早稲田大学創造理工学部社会環境工学科 教授
佐々木葉
Yoh Sasaki

(ささき・よう)1961年7月神奈川県鎌倉生まれ。早稲田大学建築学科卒業、東京工業大学大学院を修了し、東京大学助手、日本福祉大学情報社会学部助教授などを経て現職。専門分野は景観論、土木構造物のデザイン論。共著に『景観用語事典』(彰国社1998年)、『景観と意匠の歴史的展開』(信山社サイテック1998年)など。作品に郡上八幡新橋、りんどう橋(長野県上田市)など。土木学会景観デザイン委員会幹事長。変化していく現代社会の中で、景観とは、風景とは何かを多面的に思索。研究室HP とブログはyoh-labで検索。

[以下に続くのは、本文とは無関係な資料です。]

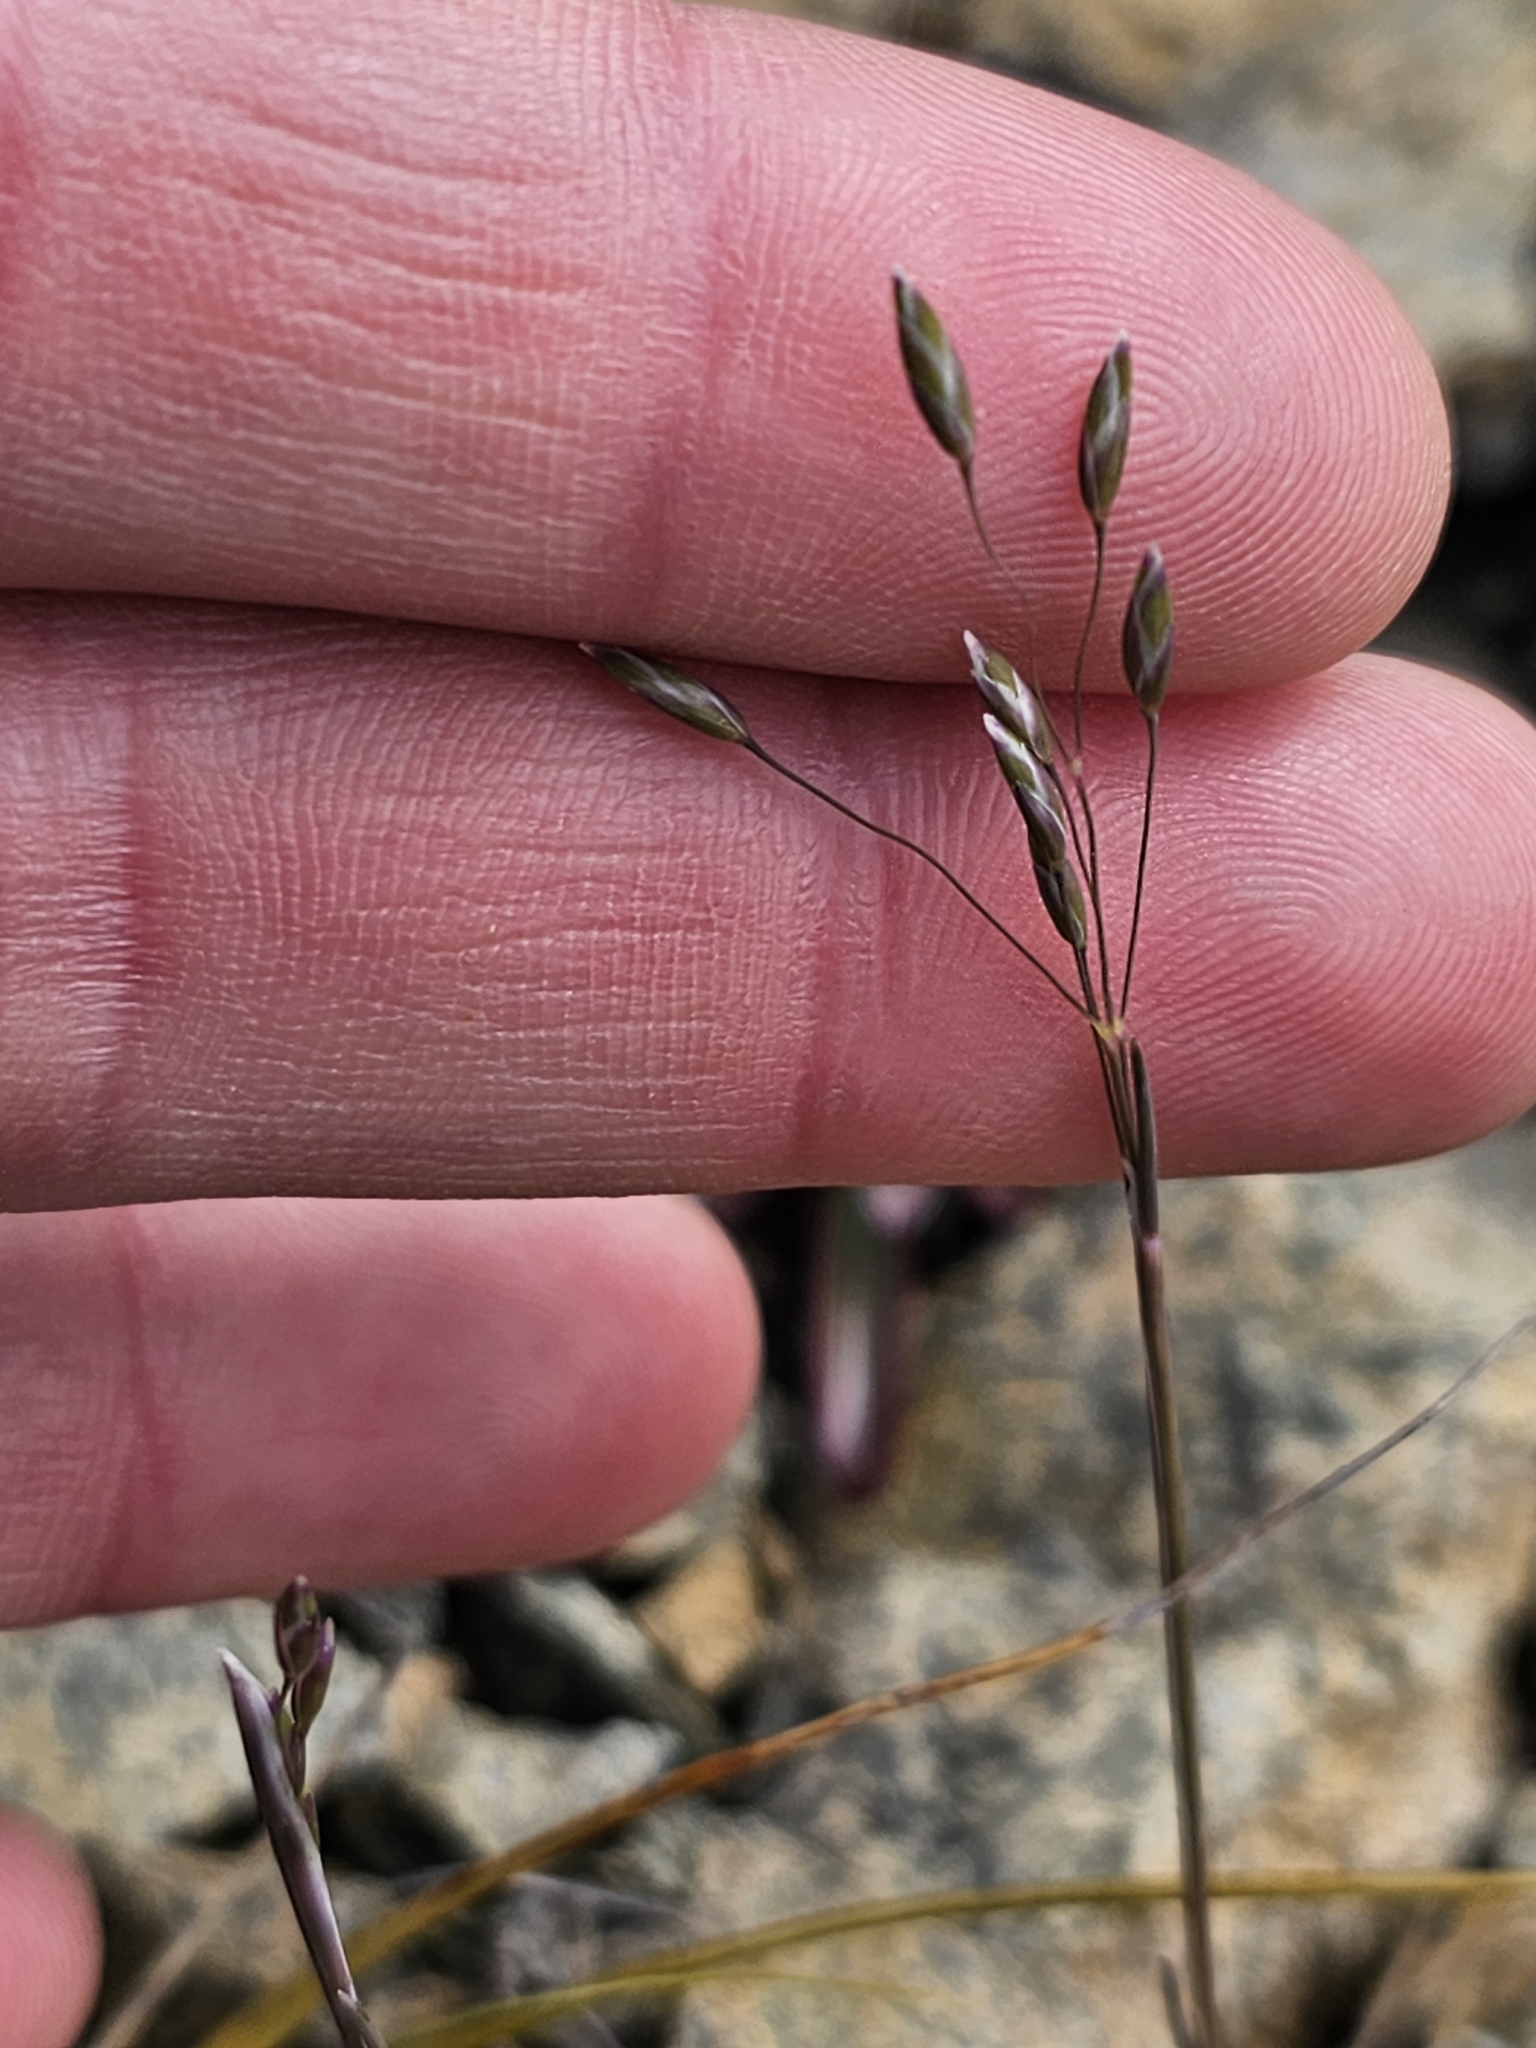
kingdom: Plantae
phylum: Tracheophyta
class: Liliopsida
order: Poales
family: Poaceae
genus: Poa
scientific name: Poa acicularifolia
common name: Limestone cushion poa
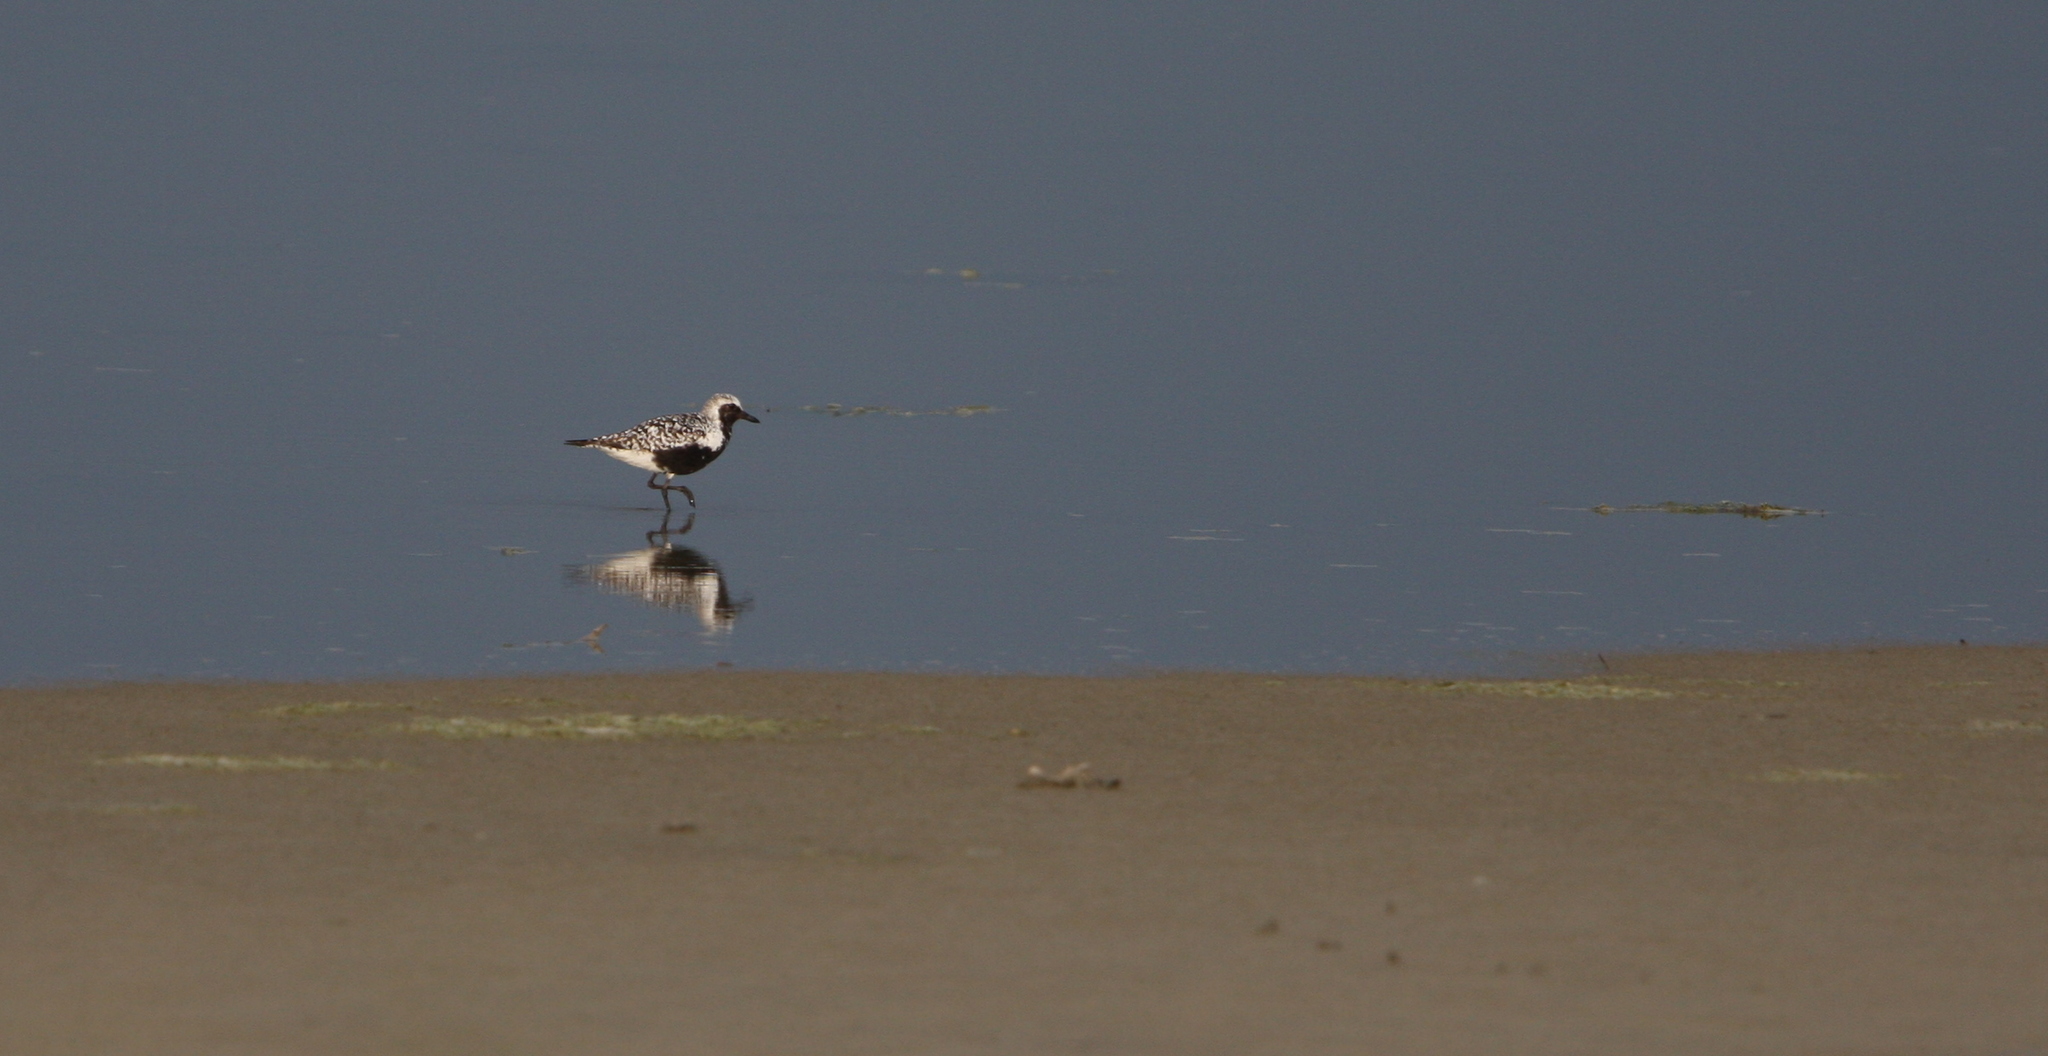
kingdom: Animalia
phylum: Chordata
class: Aves
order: Charadriiformes
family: Charadriidae
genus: Pluvialis
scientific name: Pluvialis squatarola
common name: Grey plover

シリーズ「キーマンが語るトウキョウ地図」は、1年間の連載を経て、今月号で最終回となる。様々な立場から東京論を展開いただいたが、シリーズ最後の登場は、景観論と土木構造物のデザイン論を専門とする佐々木葉早稲田大学創造理工学部教授。山手線を地形図に落とし込み、地形に連なる人々の生活の連鎖をピンポイントで透視する。スクラップ&ビルドのリズム、ノーモア外来種、オーガニックの良さ、絵図から捉える景観まちづくり、まちづくりテイストの共有、マゾ感覚から普通感覚へ、バラバラなものの連鎖など次々と独自のキーワードを駆使し、東京の独自のポテンシャルを生かす実験を提言し、「複眼のまちづくり、そこから各自が東京という街を愛おしく思う、そんな価値観がこれから重要になる」と語る佐々木教授に聞いた。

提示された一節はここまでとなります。